**Task directions**
Copy out the listing below exactly, please, and skip any pictures.

BEGIN Data for review

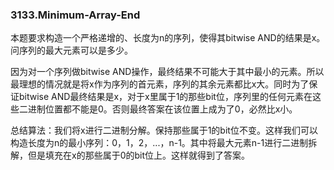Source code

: ### 3133.Minimum-Array-End

本题要求构造一个严格递增的、长度为n的序列，使得其bitwise AND的结果是x。问序列的最大元素可以是多少。

因为对一个序列做bitwise AND操作，最终结果不可能大于其中最小的元素。所以最理想的情况就是将x作为序列的首元素，序列的其余元素都比x大。同时为了保证bitwise AND最终结果是x，对于x里属于1的那些bit位，序列里的任何元素在这些二进制位置都不能是0。否则最终答案在该位置上成为了0，必然比x小。

总结算法：我们将x进行二进制分解。保持那些属于1的bit位不变。这样我们可以构造长度为n的最小序列：0，1，2，...，n-1。其中将最大元素n-1进行二进制拆解，但是填充在x的那些属于0的bit位上。这样就得到了答案。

END Data for review

**Response to the exercise**
Source code

: ### 3133.Minimum-Array-End

本题要求构造一个严格递增的、长度为n的序列，使得其bitwise AND的结果是x。问序列的最大元素可以是多少。

因为对一个序列做bitwise AND操作，最终结果不可能大于其中最小的元素。所以最理想的情况就是将x作为序列的首元素，序列的其余元素都比x大。同时为了保证bitwise AND最终结果是x，对于x里属于1的那些bit位，序列里的任何元素在这些二进制位置都不能是0。否则最终答案在该位置上成为了0，必然比x小。

总结算法：我们将x进行二进制分解。保持那些属于1的bit位不变。这样我们可以构造长度为n的最小序列：0，1，2，...，n-1。其中将最大元素n-1进行二进制拆解，但是填充在x的那些属于0的bit位上。这样就得到了答案。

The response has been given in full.